In one episode in the second season, Sam lies in bed, thinking about a man she just met; we see their meet-cute at the bar, and when her kids burst into her room and bound onto the bed, the little movie in her mind keeps playing, this time with New Age–y music accompanying it, her daughters’ murky, underwater voices in the background. The scene made me think of an early episode of Louie, in which Louie, riding the subway, spots a pool of brown liquid floating on an orange plastic seat. As he gazes at the spill, the scene switches from color to black-and-white, and a piece of classical music kicks in as he imagines himself getting up, taking off his jacket, and mopping up the mess while onlookers gratefully smile and nod — and a beautiful blonde appears before him, bending down suggestively, just out of the frame. In Louie’s fantasy, he’s a hero to a carful of strangers; in Sam’s, she has a nice conversation with a sweet divorcé. She’s not asking for much.

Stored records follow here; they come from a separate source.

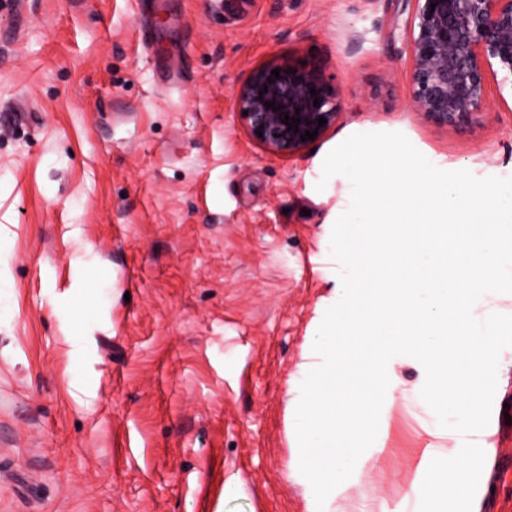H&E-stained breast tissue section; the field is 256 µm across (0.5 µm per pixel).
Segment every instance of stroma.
<instances>
[{
  "label": "stroma",
  "instance_id": "stroma-1",
  "mask_svg": "<svg viewBox=\"0 0 512 512\" xmlns=\"http://www.w3.org/2000/svg\"><path fill=\"white\" fill-rule=\"evenodd\" d=\"M394 0H0V512H307L287 406L341 286L351 183L316 191L349 136L400 132L436 167L512 177V101L480 122L411 112ZM367 40L349 47L345 33ZM319 61L342 113L284 157L239 84ZM477 496L512 512V348ZM400 387L336 512L395 508L425 438ZM237 474L238 493H224Z\"/></svg>",
  "mask_w": 512,
  "mask_h": 512
}]
</instances>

Still, one of current television’s more satisfying pleasures is hearing Sam cuss out the mediocre men in her life, which she does in the upcoming season with gusto. Sure, it’s hard raising kids and earning a living alone, but as Better Things so keenly demonstrates, it’s not always easy to do it with someone else, either.

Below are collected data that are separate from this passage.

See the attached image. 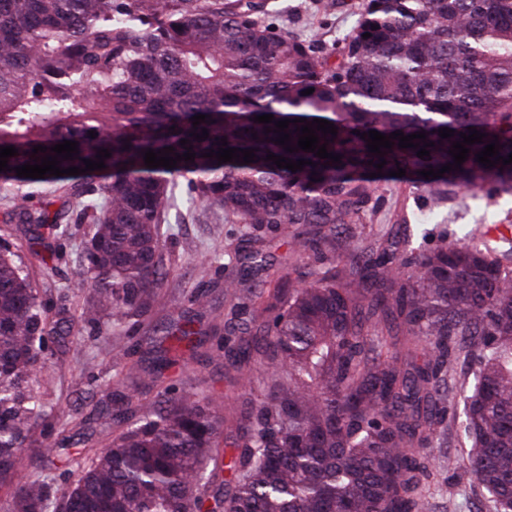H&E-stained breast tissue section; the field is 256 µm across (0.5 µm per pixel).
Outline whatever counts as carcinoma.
<instances>
[{
    "mask_svg": "<svg viewBox=\"0 0 512 512\" xmlns=\"http://www.w3.org/2000/svg\"><path fill=\"white\" fill-rule=\"evenodd\" d=\"M272 13L257 0H0V146L18 150L0 171L16 200L4 223L29 225L35 240L90 226L82 321L112 327L119 344L151 311L168 282L170 220L242 225L221 263L237 303L216 343L242 392L221 409L212 392L167 380L176 360L161 345L199 357L203 342L182 314L153 326L152 365L136 379L157 399L112 418L111 442L61 498L44 480L15 477L47 417L34 370L69 326L50 320L0 237V484L14 512H430L424 489L458 367L469 438L458 468L491 512H512V239L473 230L478 246L444 228L415 252L363 236L382 181L404 185L430 220L455 189L488 200L512 190V163L477 161L495 141L498 158L512 154V0H364L332 52L267 21ZM265 114L273 122L254 121ZM315 118L336 126L318 137L341 163L276 143L275 122L289 121L295 147L300 120ZM444 127L454 136L440 137ZM204 128L209 137L196 139ZM473 128L486 137L461 168L420 175L454 163L449 150ZM371 130L423 132L413 143H430V155L396 139L377 156L360 137ZM224 138L254 150L253 162L206 156ZM65 140L78 152L58 157L63 169L85 168L101 149L111 157L77 176H17ZM183 140L194 161L146 167L147 150L182 155ZM269 154L314 165L292 172ZM399 167L405 176L389 175ZM258 230L288 245L273 283L259 278L274 257ZM73 444L58 435L45 466Z\"/></svg>",
    "mask_w": 512,
    "mask_h": 512,
    "instance_id": "obj_1",
    "label": "carcinoma"
}]
</instances>
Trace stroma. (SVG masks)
<instances>
[{"instance_id":"35a3bbf8","label":"stroma","mask_w":512,"mask_h":512,"mask_svg":"<svg viewBox=\"0 0 512 512\" xmlns=\"http://www.w3.org/2000/svg\"><path fill=\"white\" fill-rule=\"evenodd\" d=\"M352 2V7L327 12L320 0H276L281 12L280 25L327 48L355 26L363 0ZM510 213L512 192L501 193L492 206L462 192L457 203L448 207V232L460 236L474 225L488 224ZM225 231V225L198 221L171 225L165 247L168 285L159 290L152 312L143 319L147 325L163 322L171 310H190L191 294H206L209 306L198 316L195 327L206 336L204 348L212 357L201 361L190 351H183L180 364L170 368L167 375L184 387L208 389L224 396L232 392L233 371L225 367L212 334L214 327L223 325L232 301L224 293V275L211 259L223 253ZM365 231L373 237L383 234L398 237L417 250L432 246L438 235L434 225L419 221L406 225L388 223L382 212L368 216ZM6 238L29 264L43 298L52 305V317H64L72 322L69 347L55 354L40 376V383L55 408L54 415L50 425H35V443L23 451L18 469L22 479H47L51 473L41 467L38 459L40 440L51 431L85 433L84 444L72 449L71 458L87 464L112 438L111 429L101 426L99 416L112 410L116 368L144 366L146 345L142 331H135L124 341L126 358L117 359L111 336L93 331L81 320V309L89 296L88 290L76 285L79 272L76 255L84 241L83 228L72 227L69 238L62 241L64 255L59 259L53 257L46 245L31 243L25 225H8ZM462 444L459 422L450 423L448 446L436 462L437 477L426 492L431 512H486L488 508L480 494L474 492L472 479L457 473Z\"/></svg>"}]
</instances>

Louie and Better Things are both offshoots of Lucky Louie, the short-lived sitcom that C.K. created and that ran on HBO for one season in 2007. Lucky Louie was a comment on the kitchen-sink family comedy, with C.K. as the everyman mechanic and Adlon as his wife, a nurse and a nag, and the mother of their young daughter. The series was a weird Frankenstein’s monster of sitcom conventions and cable freedom, a Honeymooners for a new millennium — a show shot in front of a live studio audience that allowed its characters to swear and even once showed a brief shot of C.K.’s junk.

Like the shows C.K. and Adlon would go on to make for FX, Lucky Louie was an attempt to represent the chaos and bullshit and claustrophobic warmth of family life in a more truthful way than the typical American sitcom did. Ten years later, with vastly expanded opportunities for talented television writers, these creators have the room and the resources to make that vision come to life, not as a “meta” deconstruction of a sitcom, but as a more candid, and formally inventive, expression of the single parent life.

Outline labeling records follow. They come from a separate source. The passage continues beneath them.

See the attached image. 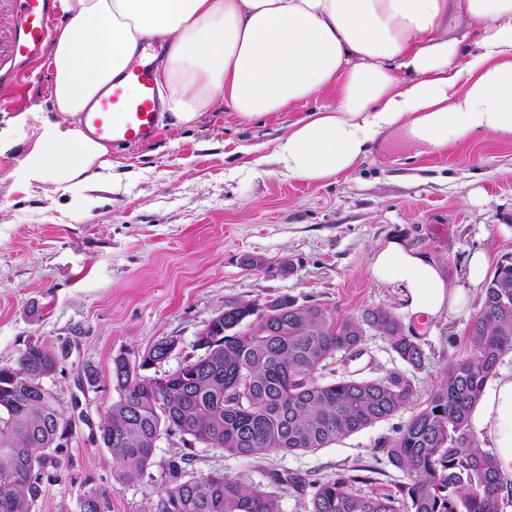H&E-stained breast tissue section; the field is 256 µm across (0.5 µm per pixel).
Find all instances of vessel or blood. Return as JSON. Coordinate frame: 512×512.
<instances>
[{
  "label": "vessel or blood",
  "instance_id": "obj_1",
  "mask_svg": "<svg viewBox=\"0 0 512 512\" xmlns=\"http://www.w3.org/2000/svg\"><path fill=\"white\" fill-rule=\"evenodd\" d=\"M52 27L49 0H18L15 53L22 63H35L48 53ZM162 117L153 66L147 62L129 67L81 114L92 137L118 147L155 139Z\"/></svg>",
  "mask_w": 512,
  "mask_h": 512
}]
</instances>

It’s ironic that the existential upheaval of the television industry over the past decade has cleared the path for creators like Adlon to fully take advantage of the medium, but as Adlon proves, the half-hour episode is the perfect container for this kind of storytelling. The first season of Better Things ended with Sam’s realization that her middle daughter, Frankie, identifies as a boy. And yet the second season, or at least the seven episodes I’ve seen, leave this thread untouched. That’s life — things happen, and then other things happen, and those earlier things just start to blend into the background. In the meantime, there’s always another cranky toilet that needs a mother’s attention.

 

Better Things airs Thursdays at 10 p.m. on FX.